CREATE OR REPLACE VIEW raw_data.gold.vw_customer_ltv_ranking AS
WITH customer_metrics AS (
SELECT
customer_sk,
COUNT(DISTINCT order_id) AS total_orders,
SUM(sales_amount) AS lifetime_value
FROM raw_data.gold.fact_sales
GROUP BY
customer_sk
)
SELECT
customer_sk,
total_orders,
ROUND(lifetime_value, 2) AS lifetime_value,
NTILE(10) OVER (ORDER BY lifetime_value DESC) AS ltv_decile,
DENSE_RANK() OVER (ORDER BY lifetime_value DESC) AS ltv_rank
FROM customer_metrics
WHERE lifetime_value > 0
ORDER BY
ltv_rank ASC;| Column | Meaning |
|---|---|
lifetime_value | Sum of all sales_amount for this customer. |
ltv_decile | 1–10 bucket via NTILE(10). Decile 1 = top 10% spenders. |
ltv_rank | Dense rank by lifetime value descending. Ties share the same rank. |
Used by: top_customers MCP tool, GET /api/v1/analytics/customer-ltv REST endpoint.

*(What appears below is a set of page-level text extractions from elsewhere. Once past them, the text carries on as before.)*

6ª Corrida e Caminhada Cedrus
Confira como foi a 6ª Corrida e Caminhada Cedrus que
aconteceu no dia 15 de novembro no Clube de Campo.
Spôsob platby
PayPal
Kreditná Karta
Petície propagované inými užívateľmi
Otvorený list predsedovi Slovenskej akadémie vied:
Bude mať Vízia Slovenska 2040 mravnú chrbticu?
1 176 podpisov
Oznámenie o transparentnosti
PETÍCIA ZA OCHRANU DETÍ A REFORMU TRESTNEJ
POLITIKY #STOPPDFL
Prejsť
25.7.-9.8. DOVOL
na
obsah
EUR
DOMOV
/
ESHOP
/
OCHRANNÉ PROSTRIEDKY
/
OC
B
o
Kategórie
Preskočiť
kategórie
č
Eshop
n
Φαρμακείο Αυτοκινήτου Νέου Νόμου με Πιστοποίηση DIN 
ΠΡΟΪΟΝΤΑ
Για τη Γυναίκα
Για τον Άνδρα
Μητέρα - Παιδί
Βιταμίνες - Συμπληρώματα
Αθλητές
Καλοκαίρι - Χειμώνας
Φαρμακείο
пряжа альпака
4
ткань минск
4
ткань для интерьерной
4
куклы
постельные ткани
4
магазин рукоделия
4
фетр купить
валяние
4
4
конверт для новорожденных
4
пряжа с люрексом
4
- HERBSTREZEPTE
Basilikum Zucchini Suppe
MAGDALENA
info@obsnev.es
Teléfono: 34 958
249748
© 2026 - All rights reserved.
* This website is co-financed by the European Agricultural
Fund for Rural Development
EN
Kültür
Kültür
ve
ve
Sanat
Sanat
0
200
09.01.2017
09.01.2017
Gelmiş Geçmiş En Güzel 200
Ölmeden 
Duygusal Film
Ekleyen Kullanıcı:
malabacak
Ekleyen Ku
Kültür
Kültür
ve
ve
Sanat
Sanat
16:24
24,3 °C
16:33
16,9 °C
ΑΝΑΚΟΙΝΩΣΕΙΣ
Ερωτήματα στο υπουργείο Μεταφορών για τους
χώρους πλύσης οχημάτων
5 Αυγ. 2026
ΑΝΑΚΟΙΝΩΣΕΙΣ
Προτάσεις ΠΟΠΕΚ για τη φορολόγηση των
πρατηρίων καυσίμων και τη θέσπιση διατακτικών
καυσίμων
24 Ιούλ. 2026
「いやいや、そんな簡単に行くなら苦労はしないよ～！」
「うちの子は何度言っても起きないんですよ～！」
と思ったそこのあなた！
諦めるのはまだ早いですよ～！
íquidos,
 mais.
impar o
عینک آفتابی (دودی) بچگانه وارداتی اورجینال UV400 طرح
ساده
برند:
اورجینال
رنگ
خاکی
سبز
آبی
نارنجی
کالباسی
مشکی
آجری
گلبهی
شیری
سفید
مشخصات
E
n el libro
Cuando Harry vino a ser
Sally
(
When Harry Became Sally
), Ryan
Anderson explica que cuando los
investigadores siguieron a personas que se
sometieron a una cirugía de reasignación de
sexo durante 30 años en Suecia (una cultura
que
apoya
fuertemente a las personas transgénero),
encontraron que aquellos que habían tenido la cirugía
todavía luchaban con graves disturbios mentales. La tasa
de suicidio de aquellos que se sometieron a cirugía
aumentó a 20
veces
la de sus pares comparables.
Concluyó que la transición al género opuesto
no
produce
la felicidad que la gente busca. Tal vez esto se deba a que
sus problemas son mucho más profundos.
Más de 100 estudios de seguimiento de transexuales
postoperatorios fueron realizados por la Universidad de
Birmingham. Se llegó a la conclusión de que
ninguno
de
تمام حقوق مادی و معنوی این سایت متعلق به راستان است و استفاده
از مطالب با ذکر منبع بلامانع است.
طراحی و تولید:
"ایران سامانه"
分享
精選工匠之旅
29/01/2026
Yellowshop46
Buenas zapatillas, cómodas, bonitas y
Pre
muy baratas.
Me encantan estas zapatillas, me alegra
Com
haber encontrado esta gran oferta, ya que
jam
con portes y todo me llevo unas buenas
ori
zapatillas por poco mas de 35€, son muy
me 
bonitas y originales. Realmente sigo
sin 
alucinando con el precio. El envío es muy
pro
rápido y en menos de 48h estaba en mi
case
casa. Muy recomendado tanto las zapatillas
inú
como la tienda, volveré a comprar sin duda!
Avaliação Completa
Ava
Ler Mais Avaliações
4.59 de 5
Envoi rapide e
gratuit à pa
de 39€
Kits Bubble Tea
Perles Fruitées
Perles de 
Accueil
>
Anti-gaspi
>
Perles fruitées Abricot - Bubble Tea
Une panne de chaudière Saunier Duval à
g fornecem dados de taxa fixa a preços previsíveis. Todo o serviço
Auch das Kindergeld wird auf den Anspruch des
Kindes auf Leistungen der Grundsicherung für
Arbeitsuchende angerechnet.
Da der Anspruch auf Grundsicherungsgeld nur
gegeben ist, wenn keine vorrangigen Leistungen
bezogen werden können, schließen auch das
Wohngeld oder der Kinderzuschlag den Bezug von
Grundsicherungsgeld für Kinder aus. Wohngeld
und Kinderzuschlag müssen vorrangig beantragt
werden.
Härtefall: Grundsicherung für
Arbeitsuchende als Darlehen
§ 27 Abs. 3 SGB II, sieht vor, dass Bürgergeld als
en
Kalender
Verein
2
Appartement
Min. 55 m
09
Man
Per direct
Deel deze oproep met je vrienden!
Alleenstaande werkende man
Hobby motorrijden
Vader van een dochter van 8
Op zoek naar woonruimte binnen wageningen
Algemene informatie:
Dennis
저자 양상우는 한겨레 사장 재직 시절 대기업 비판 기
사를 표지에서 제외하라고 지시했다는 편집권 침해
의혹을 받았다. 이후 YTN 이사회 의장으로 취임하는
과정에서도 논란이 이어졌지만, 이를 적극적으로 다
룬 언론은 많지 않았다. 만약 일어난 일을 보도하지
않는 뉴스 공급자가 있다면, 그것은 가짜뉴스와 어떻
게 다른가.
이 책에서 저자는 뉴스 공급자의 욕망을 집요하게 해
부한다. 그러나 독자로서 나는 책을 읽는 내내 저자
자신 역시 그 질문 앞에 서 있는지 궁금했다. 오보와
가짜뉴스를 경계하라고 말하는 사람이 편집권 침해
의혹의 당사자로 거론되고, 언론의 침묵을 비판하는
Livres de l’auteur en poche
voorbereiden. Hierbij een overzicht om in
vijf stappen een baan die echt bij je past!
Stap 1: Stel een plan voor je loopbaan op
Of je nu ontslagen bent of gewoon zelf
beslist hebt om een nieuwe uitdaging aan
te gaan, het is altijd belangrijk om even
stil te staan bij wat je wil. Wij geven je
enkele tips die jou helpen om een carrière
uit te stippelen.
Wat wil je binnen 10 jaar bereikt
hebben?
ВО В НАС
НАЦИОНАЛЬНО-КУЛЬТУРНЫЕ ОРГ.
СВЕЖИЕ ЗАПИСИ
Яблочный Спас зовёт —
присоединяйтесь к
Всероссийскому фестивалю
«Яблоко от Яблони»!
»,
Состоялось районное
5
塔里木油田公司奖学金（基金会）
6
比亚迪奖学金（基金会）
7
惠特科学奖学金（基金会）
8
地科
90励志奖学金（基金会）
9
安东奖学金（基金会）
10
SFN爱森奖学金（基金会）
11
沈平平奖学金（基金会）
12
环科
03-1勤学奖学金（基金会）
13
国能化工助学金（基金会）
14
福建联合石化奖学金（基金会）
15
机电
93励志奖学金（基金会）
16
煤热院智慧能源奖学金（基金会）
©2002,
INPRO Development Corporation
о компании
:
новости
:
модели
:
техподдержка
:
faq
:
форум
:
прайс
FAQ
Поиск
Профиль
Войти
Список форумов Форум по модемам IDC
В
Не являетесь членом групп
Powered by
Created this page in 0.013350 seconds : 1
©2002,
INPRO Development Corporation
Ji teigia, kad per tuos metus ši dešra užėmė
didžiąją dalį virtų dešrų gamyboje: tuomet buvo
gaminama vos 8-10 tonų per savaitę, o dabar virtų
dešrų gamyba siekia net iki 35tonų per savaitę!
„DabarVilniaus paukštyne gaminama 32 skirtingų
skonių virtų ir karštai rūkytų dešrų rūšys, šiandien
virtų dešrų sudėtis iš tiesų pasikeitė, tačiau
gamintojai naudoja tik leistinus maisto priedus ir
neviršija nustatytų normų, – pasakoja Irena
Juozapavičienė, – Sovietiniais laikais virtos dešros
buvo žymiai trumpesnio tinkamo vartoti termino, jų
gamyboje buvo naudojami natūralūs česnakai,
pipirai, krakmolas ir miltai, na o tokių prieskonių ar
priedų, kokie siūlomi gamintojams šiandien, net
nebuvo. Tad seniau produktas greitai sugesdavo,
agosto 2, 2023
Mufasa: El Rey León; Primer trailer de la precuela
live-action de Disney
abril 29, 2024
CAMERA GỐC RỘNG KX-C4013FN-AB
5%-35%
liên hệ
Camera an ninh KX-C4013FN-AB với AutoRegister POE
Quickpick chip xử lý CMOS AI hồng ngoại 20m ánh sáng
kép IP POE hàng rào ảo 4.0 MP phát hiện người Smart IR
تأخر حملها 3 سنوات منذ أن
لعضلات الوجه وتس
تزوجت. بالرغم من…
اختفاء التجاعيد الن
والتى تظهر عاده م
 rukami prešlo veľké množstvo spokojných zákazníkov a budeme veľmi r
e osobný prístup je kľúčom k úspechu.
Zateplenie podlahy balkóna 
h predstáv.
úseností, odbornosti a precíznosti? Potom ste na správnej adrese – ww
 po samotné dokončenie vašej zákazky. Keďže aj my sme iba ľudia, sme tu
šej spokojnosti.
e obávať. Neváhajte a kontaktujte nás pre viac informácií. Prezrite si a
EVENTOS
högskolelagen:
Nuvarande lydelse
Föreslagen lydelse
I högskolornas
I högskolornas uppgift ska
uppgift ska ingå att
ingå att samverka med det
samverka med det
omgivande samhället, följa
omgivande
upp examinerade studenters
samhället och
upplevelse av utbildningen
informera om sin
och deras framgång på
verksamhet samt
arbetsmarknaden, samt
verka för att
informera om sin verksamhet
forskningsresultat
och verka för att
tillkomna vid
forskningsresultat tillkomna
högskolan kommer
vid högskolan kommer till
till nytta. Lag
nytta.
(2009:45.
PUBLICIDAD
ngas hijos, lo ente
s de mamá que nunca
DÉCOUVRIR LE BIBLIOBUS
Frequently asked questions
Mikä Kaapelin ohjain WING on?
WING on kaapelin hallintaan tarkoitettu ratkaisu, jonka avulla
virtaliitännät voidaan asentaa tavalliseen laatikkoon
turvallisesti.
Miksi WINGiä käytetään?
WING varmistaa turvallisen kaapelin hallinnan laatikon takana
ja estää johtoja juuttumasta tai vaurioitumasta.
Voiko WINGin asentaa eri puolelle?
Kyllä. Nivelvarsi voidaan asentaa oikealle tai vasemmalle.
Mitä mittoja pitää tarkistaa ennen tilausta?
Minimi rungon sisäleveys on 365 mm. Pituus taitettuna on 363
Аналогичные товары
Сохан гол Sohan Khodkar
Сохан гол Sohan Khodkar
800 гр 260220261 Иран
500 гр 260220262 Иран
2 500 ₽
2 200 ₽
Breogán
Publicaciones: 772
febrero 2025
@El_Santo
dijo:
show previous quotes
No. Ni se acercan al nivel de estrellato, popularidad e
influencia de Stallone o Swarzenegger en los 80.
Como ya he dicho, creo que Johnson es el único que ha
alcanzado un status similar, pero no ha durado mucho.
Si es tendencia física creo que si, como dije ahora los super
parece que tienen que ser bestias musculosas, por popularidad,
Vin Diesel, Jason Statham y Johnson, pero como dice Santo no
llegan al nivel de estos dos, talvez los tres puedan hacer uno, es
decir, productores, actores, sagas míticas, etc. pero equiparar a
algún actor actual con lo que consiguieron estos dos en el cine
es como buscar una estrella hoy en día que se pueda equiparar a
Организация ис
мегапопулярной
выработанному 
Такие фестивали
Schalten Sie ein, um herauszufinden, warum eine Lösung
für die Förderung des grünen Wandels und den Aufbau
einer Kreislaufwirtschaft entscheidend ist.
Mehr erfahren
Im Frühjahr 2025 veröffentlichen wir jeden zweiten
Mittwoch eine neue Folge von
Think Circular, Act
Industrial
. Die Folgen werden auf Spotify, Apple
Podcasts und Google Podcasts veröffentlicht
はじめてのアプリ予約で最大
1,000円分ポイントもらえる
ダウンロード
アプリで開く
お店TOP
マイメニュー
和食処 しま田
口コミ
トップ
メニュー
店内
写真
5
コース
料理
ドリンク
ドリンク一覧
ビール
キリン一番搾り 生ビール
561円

5. Category Freight Burden (vw_category_freight_burden)
Evaluates shipping efficiency by calculating freight cost as a percentage of revenue per product category.
CREATE OR REPLACE VIEW raw_data.gold.vw_category_freight_burden AS
SELECT
p.product_category_name,
COUNT(f.order_item_id) AS items_sold,
ROUND(SUM(f.sales_amount), 2) AS total_revenue,
ROUND(SUM(f.freight_value), 2) AS total_freight_cost,
ROUND((SUM(f.freight_value) / NULLIF(SUM(f.sales_amount), 0)) * 100, 2) AS freight_to_revenue_ratio
FROM raw_data.gold.fact_sales f
JOIN raw_data.gold.dim_product p
ON f.product_sk = p.product_sk
WHERE p.product_category_name != 'unknown'
GROUP BY
p.product_category_name
HAVING SUM(f.sales_amount) > 1000
ORDER BY
freight_to_revenue_ratio DESC;| Column | Meaning |
|---|---|
items_sold | Total line items sold in this category. |
total_revenue | Sum of product prices for this category. |
total_freight_cost | Sum of shipping costs for this category. |
freight_to_revenue_ratio | (freight / revenue) * 100 — a high ratio means shipping costs are disproportionately expensive. |
TIP
Categories with freight_to_revenue_ratio above 20% are candidates for shipping optimization or pricing adjustments.
Used by: category_analysis MCP tool, GET /api/v1/analytics/categories/freight REST endpoint.